In the afternoon we took a relaxing boat on the river downstream.

We watched sunset on the Teles Pires before stopping on shore for a very cooperative Tawny-bellied Screech-Owl and heading upstream with spotlights to look for nightlife on the banks of the Cristalino, where we spotted a Great Potoo.

Back at the lodge, all the guests were fascinated with this line of Eciton burchellii, Swarming Army Ants , crossing the trail between the rooms and the common area. We weren’t certain exactly what was going on, why so many of the ants had dedicated themselves to making a barricade on either side of what would normally be a single file line of ants relocating the colony. My guess is that they perceived the well-swept portion of the trail a dangerous crossing of sorts.
Eciton burchellii

Meanwhile at the moth sheet…

I had written the lodge management about the possibility of putting up a moth sheet in a better location (open to the sky on one side rather than deep in the forest on a trail), and using a brighter light with shorter wavelengths, rather than the dim fluorescent bulb they had earlier in the month. As it turns out, Edson Endrigo had arrived with a group he was guiding with exactly such a light, and with my suggestion they relocated the sheet at the edge of the clearing with the majority of the guest rooms.

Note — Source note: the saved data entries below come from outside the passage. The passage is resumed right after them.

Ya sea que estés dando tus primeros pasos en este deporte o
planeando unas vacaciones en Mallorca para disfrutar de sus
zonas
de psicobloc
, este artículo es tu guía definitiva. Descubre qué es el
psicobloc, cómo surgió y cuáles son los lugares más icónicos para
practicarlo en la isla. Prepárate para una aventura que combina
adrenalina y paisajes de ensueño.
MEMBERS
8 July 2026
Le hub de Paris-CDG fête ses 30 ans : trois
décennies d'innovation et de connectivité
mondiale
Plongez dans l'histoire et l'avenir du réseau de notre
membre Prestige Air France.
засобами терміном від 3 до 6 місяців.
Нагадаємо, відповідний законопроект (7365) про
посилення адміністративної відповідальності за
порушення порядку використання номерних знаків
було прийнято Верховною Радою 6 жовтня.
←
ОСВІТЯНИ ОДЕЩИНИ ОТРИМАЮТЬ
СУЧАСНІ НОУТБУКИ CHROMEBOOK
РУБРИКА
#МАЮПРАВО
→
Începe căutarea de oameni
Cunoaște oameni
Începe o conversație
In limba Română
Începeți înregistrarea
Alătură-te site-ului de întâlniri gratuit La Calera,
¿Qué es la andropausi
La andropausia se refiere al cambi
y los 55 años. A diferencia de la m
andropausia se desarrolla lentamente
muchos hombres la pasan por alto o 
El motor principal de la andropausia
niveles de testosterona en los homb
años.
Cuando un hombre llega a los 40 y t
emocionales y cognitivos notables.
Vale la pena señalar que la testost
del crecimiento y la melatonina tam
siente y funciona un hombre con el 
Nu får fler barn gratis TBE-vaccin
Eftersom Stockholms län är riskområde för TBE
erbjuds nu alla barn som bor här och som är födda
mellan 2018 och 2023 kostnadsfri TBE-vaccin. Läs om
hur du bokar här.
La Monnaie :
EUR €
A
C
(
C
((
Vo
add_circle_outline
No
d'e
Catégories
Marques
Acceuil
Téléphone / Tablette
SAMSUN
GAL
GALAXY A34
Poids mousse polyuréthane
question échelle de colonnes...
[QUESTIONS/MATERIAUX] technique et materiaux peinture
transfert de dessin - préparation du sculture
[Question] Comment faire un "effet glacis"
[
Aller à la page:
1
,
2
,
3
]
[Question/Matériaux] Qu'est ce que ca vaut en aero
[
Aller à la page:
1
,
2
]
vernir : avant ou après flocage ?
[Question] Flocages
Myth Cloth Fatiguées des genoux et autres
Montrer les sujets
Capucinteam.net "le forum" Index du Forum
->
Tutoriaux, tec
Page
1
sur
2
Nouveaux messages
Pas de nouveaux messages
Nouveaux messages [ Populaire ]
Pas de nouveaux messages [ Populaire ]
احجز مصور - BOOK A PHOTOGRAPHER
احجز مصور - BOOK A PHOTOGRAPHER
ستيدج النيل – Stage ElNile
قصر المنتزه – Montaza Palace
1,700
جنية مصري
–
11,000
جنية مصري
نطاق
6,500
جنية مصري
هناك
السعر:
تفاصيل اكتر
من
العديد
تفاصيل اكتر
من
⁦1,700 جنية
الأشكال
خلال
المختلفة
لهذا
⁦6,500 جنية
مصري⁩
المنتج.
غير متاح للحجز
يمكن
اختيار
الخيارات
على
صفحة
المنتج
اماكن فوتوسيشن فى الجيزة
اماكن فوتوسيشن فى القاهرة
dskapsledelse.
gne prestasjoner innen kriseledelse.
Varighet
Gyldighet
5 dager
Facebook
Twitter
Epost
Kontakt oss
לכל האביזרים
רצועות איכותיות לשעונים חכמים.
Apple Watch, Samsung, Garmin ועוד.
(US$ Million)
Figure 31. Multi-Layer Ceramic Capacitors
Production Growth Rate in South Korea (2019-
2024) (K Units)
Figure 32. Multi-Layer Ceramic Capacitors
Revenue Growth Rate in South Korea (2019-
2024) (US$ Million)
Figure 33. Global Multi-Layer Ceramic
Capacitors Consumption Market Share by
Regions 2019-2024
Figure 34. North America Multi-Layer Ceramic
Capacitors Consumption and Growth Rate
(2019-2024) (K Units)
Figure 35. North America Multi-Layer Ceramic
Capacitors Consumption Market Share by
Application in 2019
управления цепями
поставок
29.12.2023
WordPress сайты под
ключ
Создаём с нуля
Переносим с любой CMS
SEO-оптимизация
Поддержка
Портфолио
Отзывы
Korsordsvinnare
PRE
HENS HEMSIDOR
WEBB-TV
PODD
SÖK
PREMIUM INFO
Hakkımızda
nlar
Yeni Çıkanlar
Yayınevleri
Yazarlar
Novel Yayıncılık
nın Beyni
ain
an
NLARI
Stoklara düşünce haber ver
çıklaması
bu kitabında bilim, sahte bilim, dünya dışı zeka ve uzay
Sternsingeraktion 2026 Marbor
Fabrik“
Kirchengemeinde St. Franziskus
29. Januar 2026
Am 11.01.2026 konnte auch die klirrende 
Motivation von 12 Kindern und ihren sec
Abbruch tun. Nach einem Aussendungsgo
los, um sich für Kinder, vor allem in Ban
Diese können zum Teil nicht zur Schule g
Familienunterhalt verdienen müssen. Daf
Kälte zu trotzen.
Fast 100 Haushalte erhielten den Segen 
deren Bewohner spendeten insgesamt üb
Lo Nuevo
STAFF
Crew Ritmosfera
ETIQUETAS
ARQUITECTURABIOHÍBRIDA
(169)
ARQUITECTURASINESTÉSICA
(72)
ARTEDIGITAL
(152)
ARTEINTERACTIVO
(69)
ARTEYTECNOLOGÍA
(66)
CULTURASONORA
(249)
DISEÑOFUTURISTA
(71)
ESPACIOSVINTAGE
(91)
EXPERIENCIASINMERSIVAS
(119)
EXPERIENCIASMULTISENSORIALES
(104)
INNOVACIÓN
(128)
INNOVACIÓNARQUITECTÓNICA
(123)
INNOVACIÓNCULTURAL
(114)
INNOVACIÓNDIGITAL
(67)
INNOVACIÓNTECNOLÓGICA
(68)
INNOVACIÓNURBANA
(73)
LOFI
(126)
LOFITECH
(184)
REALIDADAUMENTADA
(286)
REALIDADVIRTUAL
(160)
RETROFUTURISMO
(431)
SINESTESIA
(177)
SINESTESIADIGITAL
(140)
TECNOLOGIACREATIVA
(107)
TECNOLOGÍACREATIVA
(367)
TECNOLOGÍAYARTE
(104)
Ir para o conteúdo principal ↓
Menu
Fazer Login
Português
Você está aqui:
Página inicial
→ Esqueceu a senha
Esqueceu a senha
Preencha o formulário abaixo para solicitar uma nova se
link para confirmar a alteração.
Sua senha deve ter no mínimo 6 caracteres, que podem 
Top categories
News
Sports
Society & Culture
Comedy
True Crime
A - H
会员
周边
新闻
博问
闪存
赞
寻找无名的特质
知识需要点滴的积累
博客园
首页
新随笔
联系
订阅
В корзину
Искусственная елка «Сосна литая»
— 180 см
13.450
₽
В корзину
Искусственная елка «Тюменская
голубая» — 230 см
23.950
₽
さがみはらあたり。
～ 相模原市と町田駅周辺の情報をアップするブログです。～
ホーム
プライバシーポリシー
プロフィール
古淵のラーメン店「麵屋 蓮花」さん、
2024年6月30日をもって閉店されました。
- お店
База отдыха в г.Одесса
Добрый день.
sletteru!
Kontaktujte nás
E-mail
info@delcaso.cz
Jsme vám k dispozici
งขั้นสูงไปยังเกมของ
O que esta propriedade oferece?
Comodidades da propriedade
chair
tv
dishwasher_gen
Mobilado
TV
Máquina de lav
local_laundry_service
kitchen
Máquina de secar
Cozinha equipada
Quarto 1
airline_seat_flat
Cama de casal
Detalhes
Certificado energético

It worked like a charm, and there were as many moths tonight as there were during my entire week earlier in the month.

This big sphinx moth is the recognizable Pachylia darceta.
Pachylia darceta

This is a Megalopyge sp., one of those flannel moths with caterpillars you shouldn’t touch.
Megalopyge sp., moth

I’d like to think that some day there will be a field guide to all these pretty little pyraloid moths.

Pyraloidea, moth

There are a lot more photos available online of arctiine moths, so this one I was able to identify as Trichromia atta.
Trichromia atta, Erebidae, Arctiinae

This is also an arctiine moth, Uranophora walkeri.
Uranophora walkeri, Erebidae, Arctiinae


This one I recognized as an Acraga sp., family Dalceridae. The caterpillars of these are rarely seen jewels, looking like colorful collections of transparent glass beads.